今回提案された手法では、フィードフォワード中の測定結果に対する非線形計算を、ルックアップテーブルと呼ばれる計算表を用いて行う。同テーブルは、プログラマブルなデジタル回路内のメモリブロックを使用して実装されており、事前に入出力の組が書き込まれている。入力値をメモリのアドレスに、出力値をメモリに記録する値に対応させることで、計算結果を1クロックサイクル(今回は約2.67ns)で読み出すことを可能とした。実際の計算は事前に行う必要があるものの、同テーブルに書き込む計算表を変えれば、計算にかかる時間を保ったまま計算の種類を変えることもできるとする。
測定系・制御系の入出力信号はアナログ信号のため、デジタル回路に入出力するためのデジタル・アナログ変換などが必要なことから、専用ボードが作製された。その結果、それらを含めた合計の遅延を約26.8nsに抑え、CPUなどを用いたマイクロ秒オーダーでの計算と比べて100倍ほどの高速化を実現したとしている。この柔軟かつ高速な非線形計算により、光学系との同期が容易となったことで、非線形測定が実験的に可能になったとした。
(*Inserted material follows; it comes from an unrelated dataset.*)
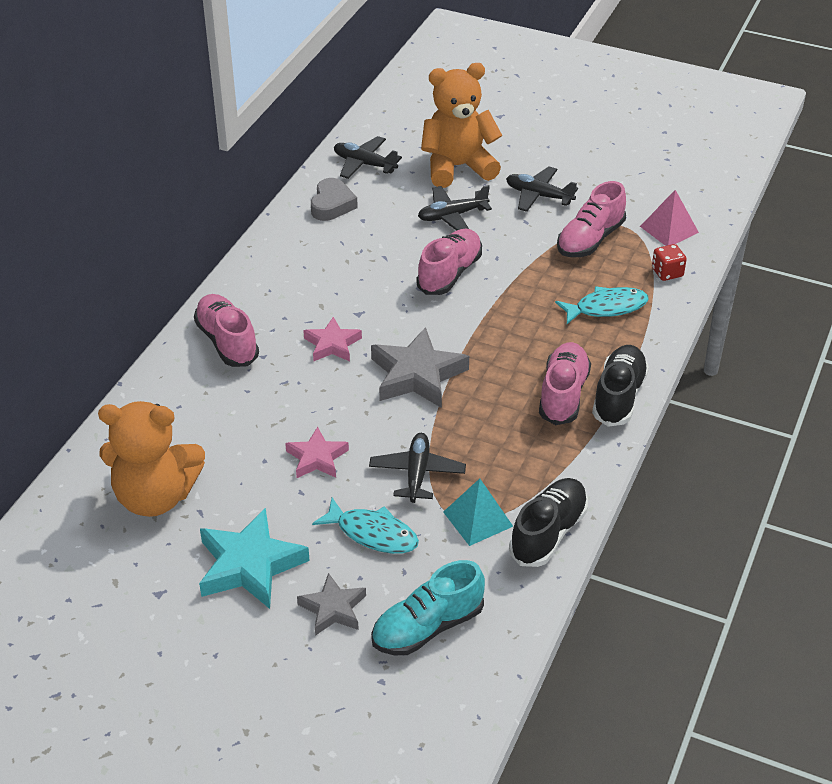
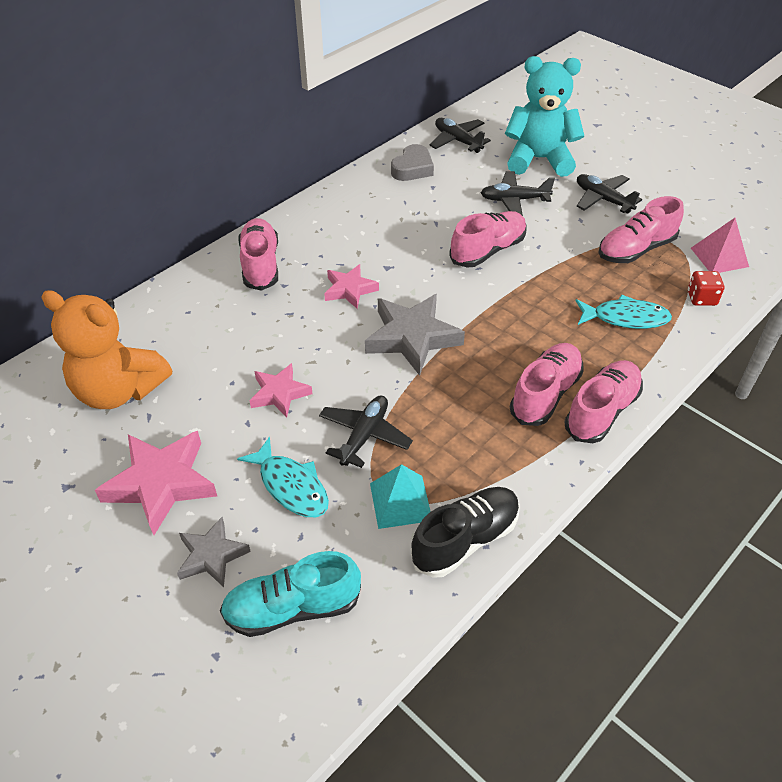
camera: 20 degrees right, 5 degrees up
turquoise star [199,508,310,609] -> pink star [95,431,217,535]
orange teddy bear [421,63,502,188] -> turquoise teddy bear [505,56,584,177]
black shoe [592,345,649,427] -> pink shoe [565,360,643,443]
ただし、実現される非線形測定の精度は、測定対象となる光に干渉させる補助量子光によって制限されるため、非線形スクイーズド光を補助量子光として使用することで、非線形測定の精度を理想的な値に近づける必要がある。今回の研究では、補助量子光として2021年に生成された近似状態と同様の量子状態を準備し、その有無による変化も観測された。
構築された実験系の評価として、27通りの強度・ランダムな位相を持つ弱いレーザー光を216万通りの測定対象として入力することで、入力光と測定結果の関係が検証された。その関係から「量子トモグラフィー計算」により、測定器を特徴づける「測定値と対応する量子状態の変化先の組」が推定できるという。
その結果、測定器の基準位相に対する入力光の同一位相成分については、2乗に比例することが判明。直交位相成分については比例する測定値が得られることや、量子状態の変化先の「ウィグナー関数」が理論から予想される形状と近いこと(忠実度での換算では0.99以上)、さらには補助量子光として非線形スクイーズド光を使用することで測定ノイズが減少し、その減少量が理論値と整合することも確かめられたとのこと。これらの結果から、構築された実験系が、目標としていた非線形測定となっていることが実証されたとする。
研究チームは今後、補助量子光を高精度化することで非線形測定の精度を高め、また異なる補助量子光と組み合わせて、誤り耐性型汎用光量子計算の実現に貢献することが期待できるとしている。